[Python-Dev] The first trustworthy <wink> GBayes results
Tim Peters
tim.one@comcast.net
Tue, 03 Sep 2002 15:08:57 -0400
[Charles Cazabon]
> I would love to see how the results would be affected by applying
> the scoring scheme to the entire content of the message, instead of
> just the 15 (or 16 in your case) most extreme samples.
Then it would be close to a classic Bayesian classifier, and like any such
would need entirely different scoring code to avoid catastrophic
floating-point errors (right now an intermediate result can't become smaller
than 0.01**16 = 1e-32, so fp troubles are impossible; raise the exponent to
a measly 200 and you're already out of the range of IEEE double precision;
classic classifiers word in logarithm space instead for this reason). You
can read lots of papers on how those do; all evidence suggests they do worse
than this scheme on the spam versus non-spam task.

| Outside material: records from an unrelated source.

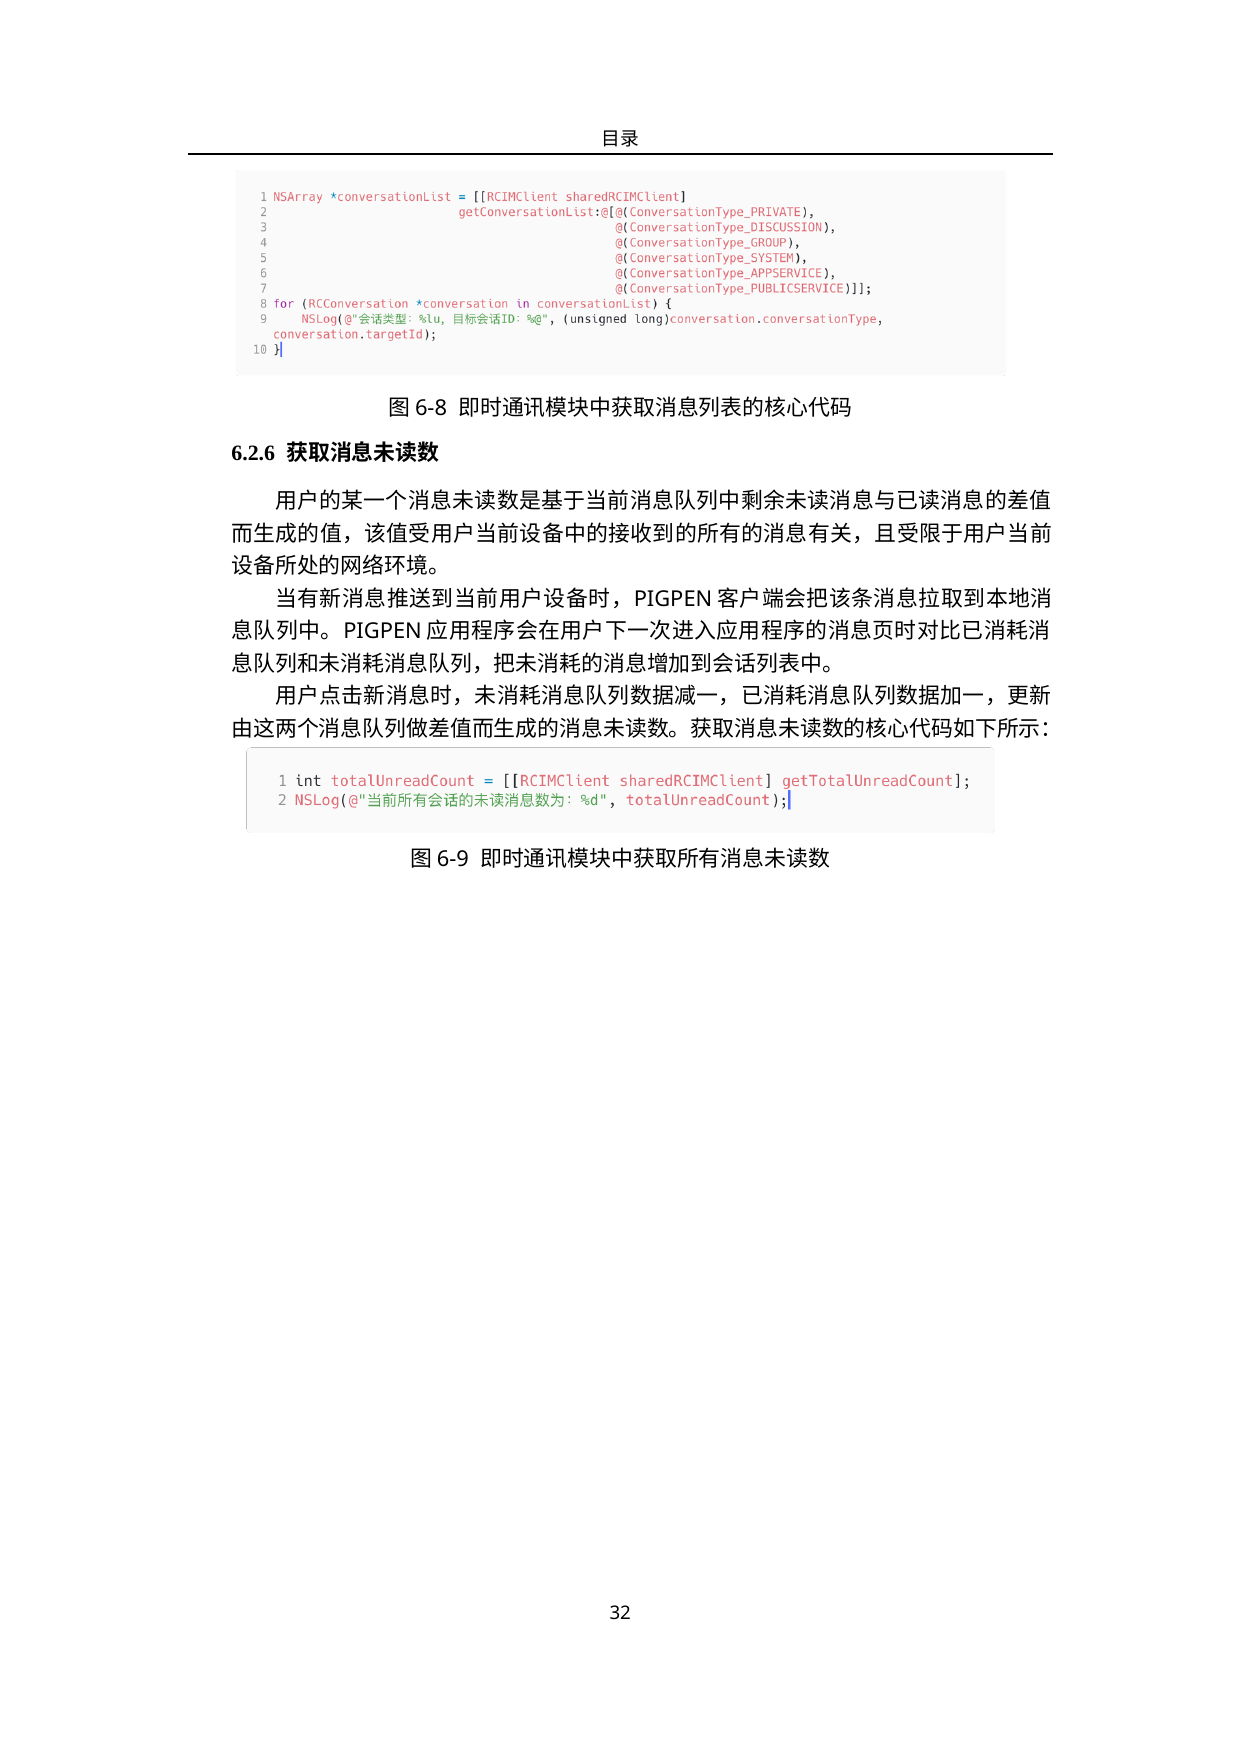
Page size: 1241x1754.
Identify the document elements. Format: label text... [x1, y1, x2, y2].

picture [242, 743, 998, 839]
text 用户的某一个消息未读数是基于当前消息队列中剩余未读消息与已读消息的差值而生成的值，该值受用户当前设备中的接收到的所有的消息有关，且受限于用户当前设备所处的网络环境。 [231, 483, 1053, 581]
picture [226, 162, 1014, 383]
text 图6-8 即时通讯模块中获取消息列表的核心代码 [187, 390, 1053, 422]
subtitle 6.2.6 获取消息未读数 [187, 435, 1053, 467]
text 图6-9 即时通讯模块中获取所有消息未读数 [187, 841, 1053, 873]
text 当有新消息推送到当前用户设备时，PIGPEN客户端会把该条消息拉取到本地消息队列中。PIGPEN应用程序会在用户下一次进入应用程序的消息页时对比已消耗消息队列和未消耗消息队列，把未消耗的消息增加到会话列表中。 [231, 581, 1053, 678]
text 用户点击新消息时，未消耗消息队列数据减一，已消耗消息队列数据加一，更新由这两个消息队列做差值而生成的消息未读数。获取消息未读数的核心代码如下所示： [231, 678, 1053, 743]
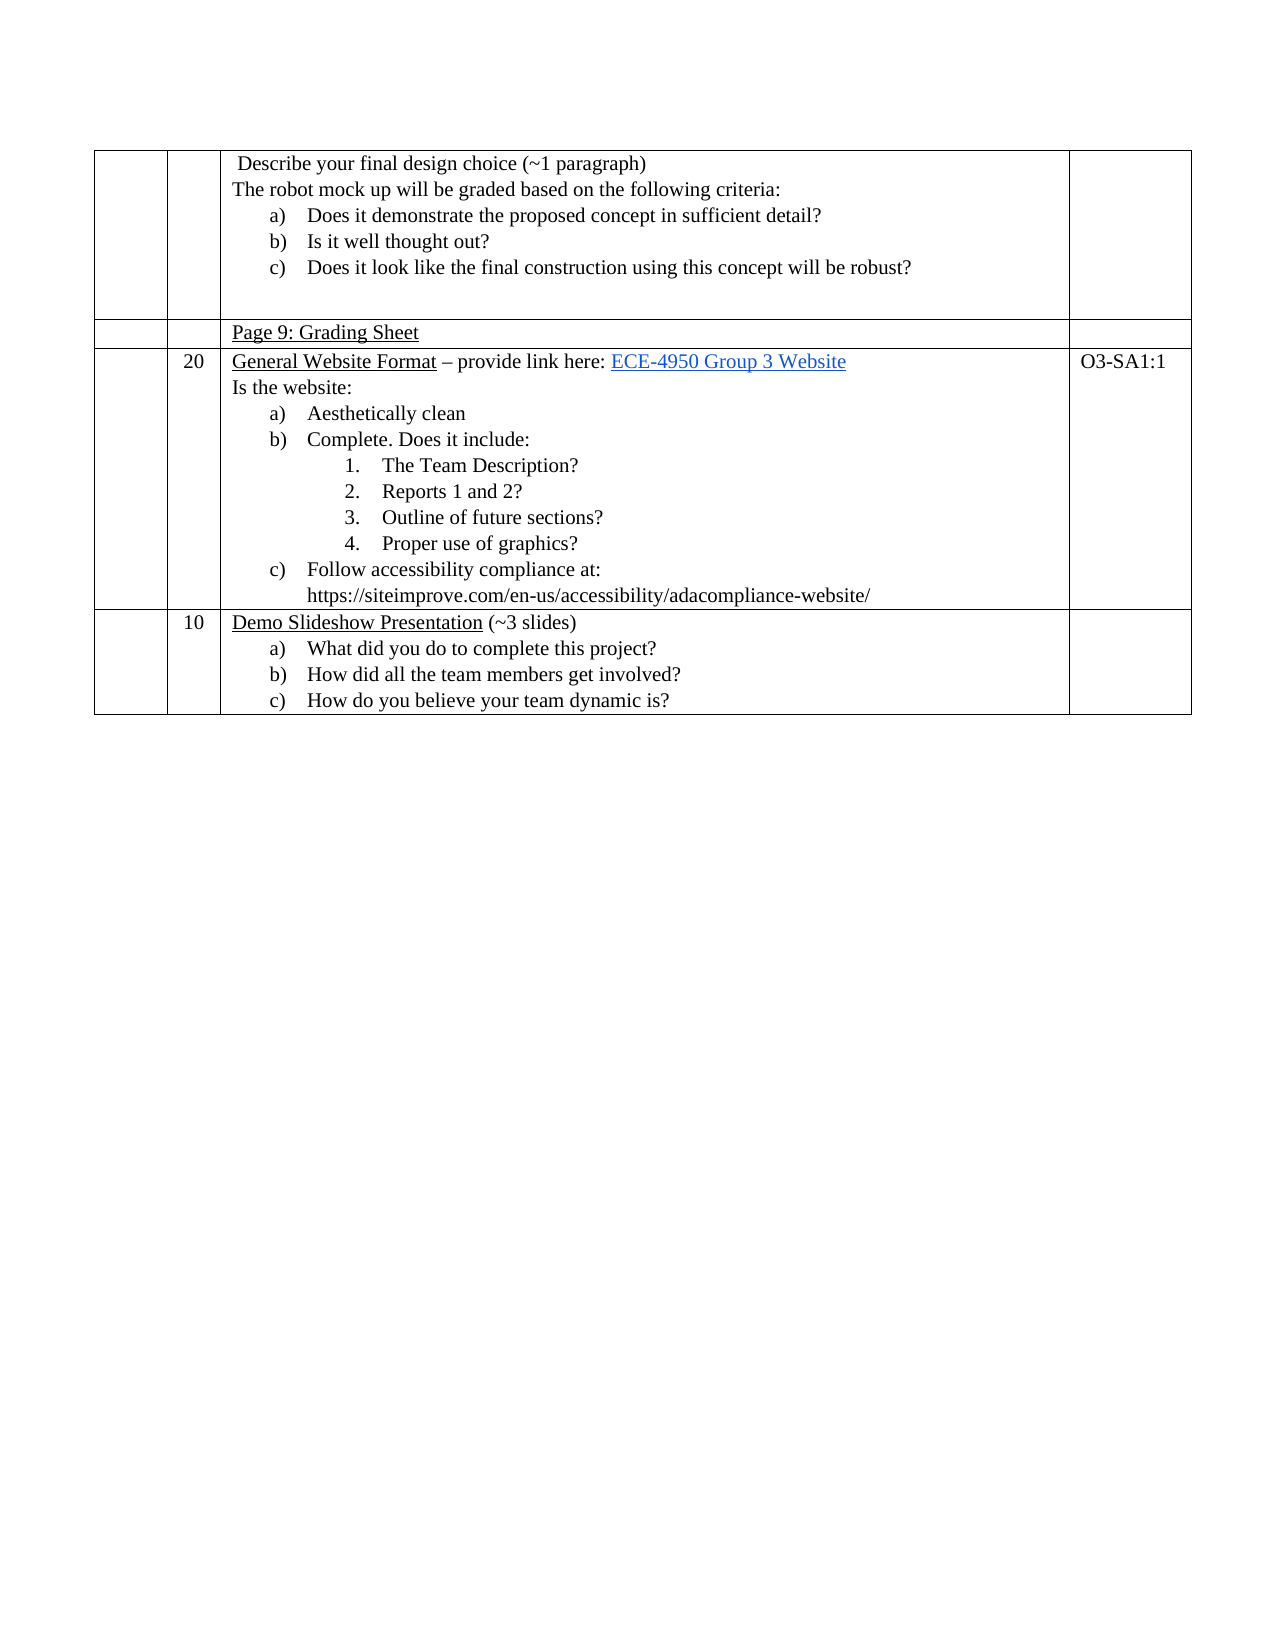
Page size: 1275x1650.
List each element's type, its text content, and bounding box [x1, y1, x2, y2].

table_cell [168, 151, 220, 319]
table_cell General Website Format – provide link here: ECE-4950 Group 3 Website Is the website: Aesthetically clean Complete. Does it include: The Team Description? Reports 1 and 2? Outline of future sections? Proper use of graphics? Follow accessibility compliance at: https://siteimprove.com/en-us/accessibility/adacompliance-website/ [221, 349, 1069, 609]
table_cell [1070, 151, 1191, 319]
table_cell [1070, 320, 1191, 348]
table_cell 20 [168, 349, 220, 609]
table_cell Page 9: Grading Sheet [221, 320, 1069, 348]
table_cell Describe your final design choice (~1 paragraph) The robot mock up will be graded based on the following criteria: Does it demonstrate the proposed concept in sufficient detail? Is it well thought out? Does it look like the final construction using this concept will be robust? [221, 151, 1069, 319]
table_cell 10 [168, 610, 220, 714]
table_cell [95, 349, 167, 609]
table_cell [95, 151, 167, 319]
table_cell O3-SA1:1 [1070, 349, 1191, 609]
table_cell [95, 320, 167, 348]
table_cell [95, 610, 167, 714]
table_cell [1070, 610, 1191, 714]
table_cell Demo Slideshow Presentation (~3 slides) What did you do to complete this project? How did all the team members get involved? How do you believe your team dynamic is? [221, 610, 1069, 714]
table_cell [168, 320, 220, 348]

> By the way, you never said why you increased that number by one;
It's explained in the comment block preceding the MAX_DISCRIMINATORS
definition.
BTW, in an unreported experiment I boosted MAX_DISCRIMINATORS to 36. I
don't recall what happened now, but it was a disaster for at least one of
the error rates.
> did it make that much difference?
Not on average. It helped eliminate a narrow class of false positives,
where previously the first 15 extremes the classifier saw had 8 probs of .99
and 7 of .01. That works out to "spam". Making the # of classifiers even
instead allowed for graceful ties, which favor ham in this scheme. All
previous decisions "should be" revisited after each new change, though, and
in this particular case it could well be that stipping HTML tags out of
plain-text messages also addressed the same narrow issue but in a more
effective way (without some special gimmick, virtually every message
including so much as an example of HTML got scored as spam).